DEMOKRASI.CO.ID - Menyikapi Rancangan Undang-undang (RUU) Omnibus Law Cipta Kerja yang rencananya akan disahkan oleh DPR, mahasiswa yang tergabung dalam Badan Eksekutif Mahasiswa (BEM) akan menggelar aksi penolakan. Demonstrasi tersebut dilakukan karena mahasiswa menilai sejumlah aturan dalam RUU tersebut bermasalah.
"Kami juga akan konsolidasi-konsolidasi lagi, dan besar kemungkinannya kita akan aksi lagi, turun ke jalan. Ini menjadi salah satu tuntutan kita yang belum selesai ke depan, reformasi dikorupsi, terkait dengan produk legislasi yang bermasalah," ujar Ketua BEM Universitas Indonesia Fajar Adi Nugroho di Kantor Walhi Nasional, Jakarta pada Kamis (20/2/2020).
Rencana aksi unjuk rasa tersebut, kata Fajar, merupakan tindak lanjut dari aksi mahasiswa sebelumnya yang bertajuk #Reformasi Dikorupsi di gedung DPR pada September 2019 lalu. Ketika itu, tuntunan mahasiswa di antaranya menolak Revisi Kitab Undang-undang Hukum Pidana (RKUHP), menolak RUU KPK dan agar DPR segera mengesahkan RUU Penghapusan Kekerasan Seksual.
Meski begitu, Fajar mengatakan pihaknya belum bisa memastikan waktu aksi tersebut, karena saat ini beberapa kampus masih melakukan konsolidasi internal.
"Beberapa kampus di Jabodetabek sudah ada seperti Trisakti mereka masih menyebarkan kuesioner kepada mahasiswa terkait, bagaimana perspektifnya. UGM juga lagi diskusi dan arahannya memang kita lagi mengkonsolidasikan permasalahan-permasalahan di RUU Ciptaker," kata dia.

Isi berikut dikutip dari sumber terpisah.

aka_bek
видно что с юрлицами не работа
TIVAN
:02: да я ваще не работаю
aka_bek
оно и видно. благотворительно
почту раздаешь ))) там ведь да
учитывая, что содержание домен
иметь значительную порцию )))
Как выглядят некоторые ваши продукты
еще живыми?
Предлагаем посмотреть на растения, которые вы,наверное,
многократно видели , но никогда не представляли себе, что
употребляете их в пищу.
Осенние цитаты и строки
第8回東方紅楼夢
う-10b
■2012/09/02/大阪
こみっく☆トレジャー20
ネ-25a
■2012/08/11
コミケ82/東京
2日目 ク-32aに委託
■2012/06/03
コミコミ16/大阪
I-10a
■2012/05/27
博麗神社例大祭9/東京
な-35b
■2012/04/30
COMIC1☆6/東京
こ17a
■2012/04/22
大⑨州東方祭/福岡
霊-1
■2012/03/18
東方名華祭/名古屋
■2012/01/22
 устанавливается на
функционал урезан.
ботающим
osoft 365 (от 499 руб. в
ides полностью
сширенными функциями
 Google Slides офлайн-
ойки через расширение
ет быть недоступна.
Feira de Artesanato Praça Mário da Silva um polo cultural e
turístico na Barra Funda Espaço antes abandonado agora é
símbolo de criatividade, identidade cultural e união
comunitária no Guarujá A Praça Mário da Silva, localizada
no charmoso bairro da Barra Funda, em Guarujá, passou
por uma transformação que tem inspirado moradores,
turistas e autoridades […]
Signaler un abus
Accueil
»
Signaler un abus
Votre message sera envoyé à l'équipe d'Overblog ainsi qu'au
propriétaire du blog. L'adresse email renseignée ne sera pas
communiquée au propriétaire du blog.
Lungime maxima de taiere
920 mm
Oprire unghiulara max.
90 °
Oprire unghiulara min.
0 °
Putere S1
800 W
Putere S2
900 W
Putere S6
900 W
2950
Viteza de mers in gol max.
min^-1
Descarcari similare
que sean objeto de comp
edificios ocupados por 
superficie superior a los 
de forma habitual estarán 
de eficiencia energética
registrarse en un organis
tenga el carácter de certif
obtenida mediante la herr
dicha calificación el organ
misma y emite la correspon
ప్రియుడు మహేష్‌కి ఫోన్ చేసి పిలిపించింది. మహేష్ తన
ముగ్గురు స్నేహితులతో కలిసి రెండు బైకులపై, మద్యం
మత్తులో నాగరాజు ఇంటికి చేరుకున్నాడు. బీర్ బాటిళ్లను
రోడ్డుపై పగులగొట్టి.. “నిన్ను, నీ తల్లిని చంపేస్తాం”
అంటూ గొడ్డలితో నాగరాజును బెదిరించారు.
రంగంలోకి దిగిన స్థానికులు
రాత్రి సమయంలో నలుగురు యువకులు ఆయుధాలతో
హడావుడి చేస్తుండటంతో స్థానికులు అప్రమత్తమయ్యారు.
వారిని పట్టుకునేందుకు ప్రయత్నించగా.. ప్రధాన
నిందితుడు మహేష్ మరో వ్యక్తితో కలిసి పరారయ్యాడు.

Sementara di lokasi yang sama, Koordinator Hubungan Antar Lembaga Sentra Gerakan Buruh Nasional (SGBN) Akbar Rewako mengatakan, buruh dan mahasiswa akan menyatukan gerakan untuk menolak RUU Omnibus Law Cipta Kerja.
Bahkan, kata dia, buruh dan mahasiswa yang ada di sejumlah daerah seperti di Jabodetabek, Yogyakarta, Makassar sudah mulai melakukan konsolidasi untuk melakukan aksi unjuk rasa menolak RUU Omnibus Law.
"Jadi buruh sudah konsolidasi, mahasiswa juga udah, teman-teman di lingkungan juga sudah konsolidasi, tinggal menyatukan konsolidasi yang ada untuk aksi untuk bisa menghadang UU Cilaka di Omnibus Law itu, tidak ada jalan lain," kata Akbar.